Really worried

Im really worried. Ive just been to my dr after ive noticed bleeding outside my normal period. My period has ended up lasting 18 days this month and i am now feeling pai  in my stomach now its finished. The Dr looked at my records and it turns out my last smear test never received any results. I had this last year in january but looking online there was an issue nationally with smear testing which i had no idea about.  My last smear result before this was in 2012. I know i should have gone for a test sooner but thats something i cant change now. 

I know i shouldnt but have been looking at symptoms online and now am looking at myself after each little pain and imagining the worse. My mum died from cancer when she turned 40 this was from a rare cancer that started in her bone and spread to her lungs and kidney. I have a 3 year old beautiful daughter and the main earner in the house and i am worried sick to the point i am finding it difficult to function. My partner knows what is happening but im feeling really alone.

  • Wow, as a family you have really been through the mill! I think the problem we have today is the internet, there's so much information about symptoms, diagnosis and prognosis that it's easy to get so confused and worried. We all know someone who has battled cancer and it's the big dredded word that No one wants to hear. Having the right support is definitely the best thing to have around you from the point you have symptoms right through to diagnosis and treatment.  
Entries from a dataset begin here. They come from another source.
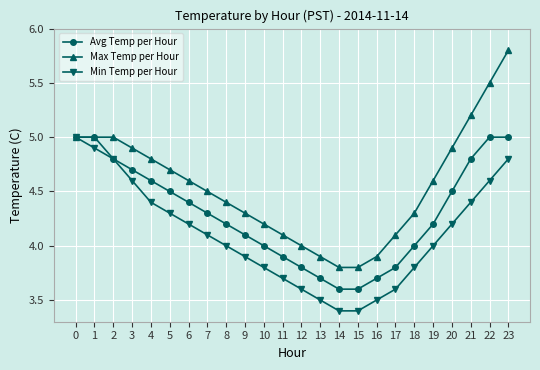

List the series in order of their overall mean, highest first.

Max Temp per Hour, Avg Temp per Hour, Min Temp per Hour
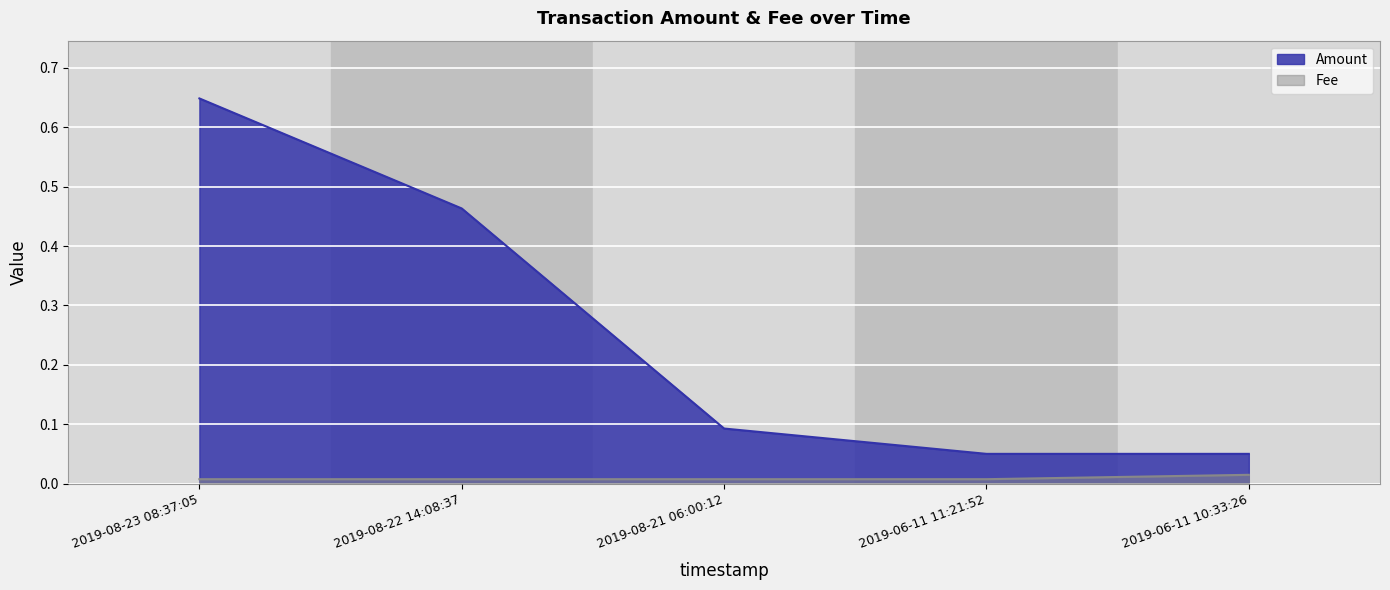

The Amount series shows 0.0 at 2019-08-21 06:00:12. True or false?

False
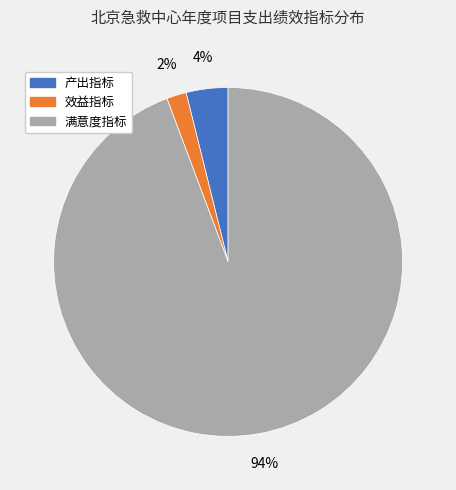

How many slices are in this pie chart?

3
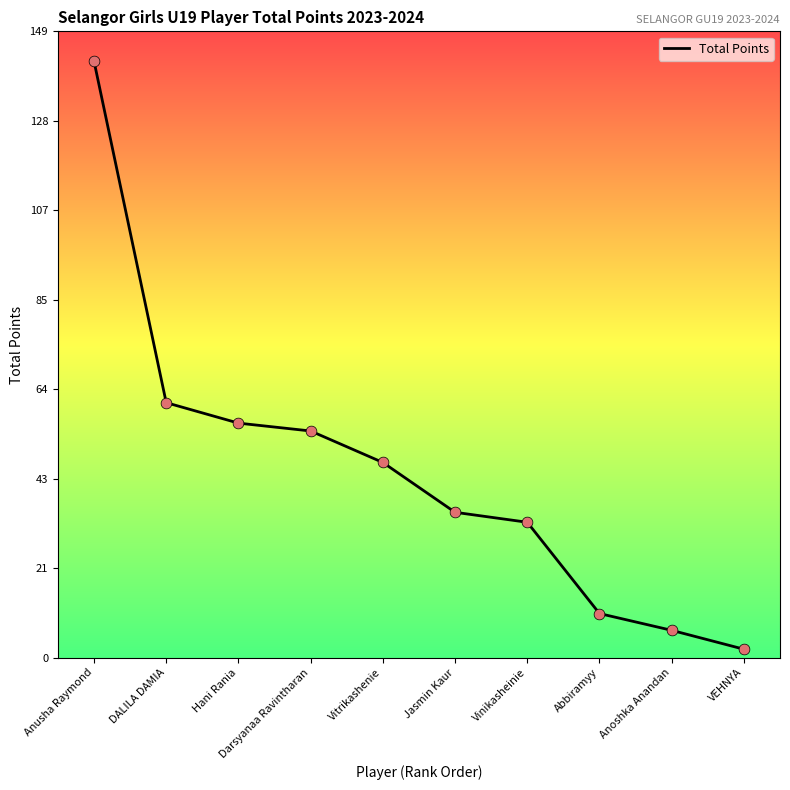

Which has a higher value, VEHNYA or DALILA DAMIA?

DALILA DAMIA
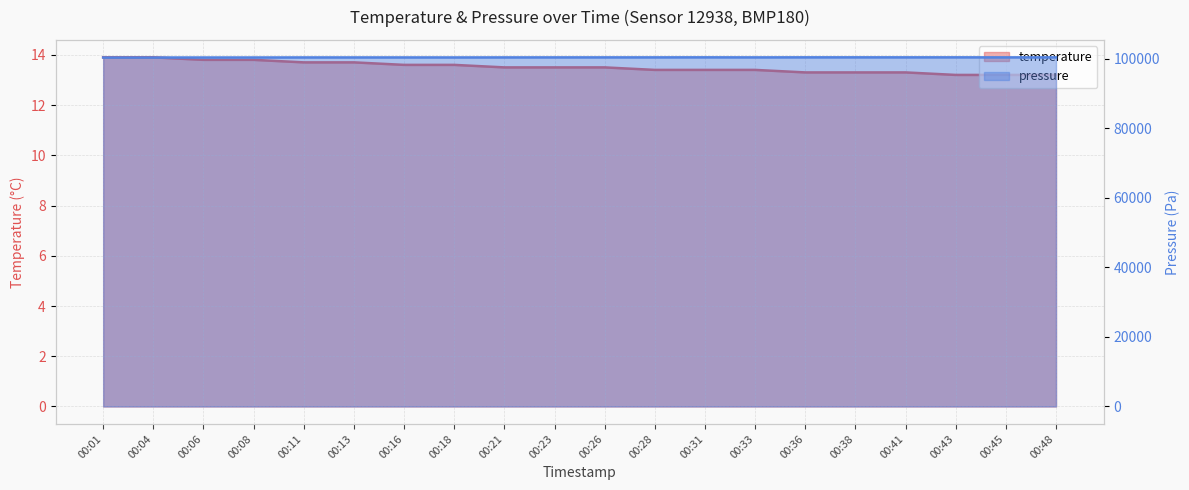

What is the total value across all series at 00:38?

100348.3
    My husband has been amazing however he has not accepted the severity of the tests I'm about to have, im not sure I am! On the 7th of June my consultant advised that I had to be seen within 4 weeks however the appoints I have had is for 7 weeks!!! I get Bupa with my employer so I decided yesterday that I would go private and my appointments has been made for 27th June which is next Thursday, much better than the 3rd week in July. 

    I feel like time is standing still and 8m going through a wave of emotions. . I just hope the next 1 week and 1 day goes quick xxx

  • Hi concerned38,

    That's great news about your ca125 blood test result. Mine was 30 when I was admitted to hospital on the 29th May. I'm not sure if it's changed since then seen as though the tumour grown an extra 2cm diameter in 10 days and showed solid components. My appointment is the 27th June with gynea so I will find out more information then. I had to go private in the end as I was promised that I had to be seen within 4 weeks from 7th June however appointments for NHS is looking at the 3rd week in July which is now great. I just wish next Thursday was tomorrow xxx 

  • My ultrasound appointment came through today and i have it on 2nd July. Now to try and keep my mind off further thoughts for 2 weeks. 

    Symptoms are still showing today along with a cough that wont go, keep just telling myself weve all had it in the house....... thats the benefits (haha) of having a 3 year old. 

    Thinking of everyone waiting for tests and results at the minute xx

  • Im really struggling with this waiting. Still another week until i even have an ultrasound. I cant concentrate on anything, not sleeping well and im snapping at my partner and little girl and just cant help it. 

    Im not so bloated at the minute which is a bonus but still having my other symptoms. 

    I know that everyone is going through the waiting game but just want this to be over. I have lots of shifts at work now so hoping that will take my mind off things until next tuesday. 

     

  • I'm so sorry you are struggling so much. Please try to remember CA125 AND HIGH platelets can be linked to other conditions and doesn't necessarily mean cancer. I truly understand how worrying it is and how hard it is to think of anything but however, I am trying to cl8ng to anything positive I may have. In my case it's age. 

    If I'm completely honest I am absolutely petrified of the prospect of potentially needing a full hysterectomy.   I'm 37 and I have been blessed to have 2 beautiful children. My husband and I have talked about another baby and now that may not ever happen. I'm struggling to deal with that and the prospect of what the tumour may be.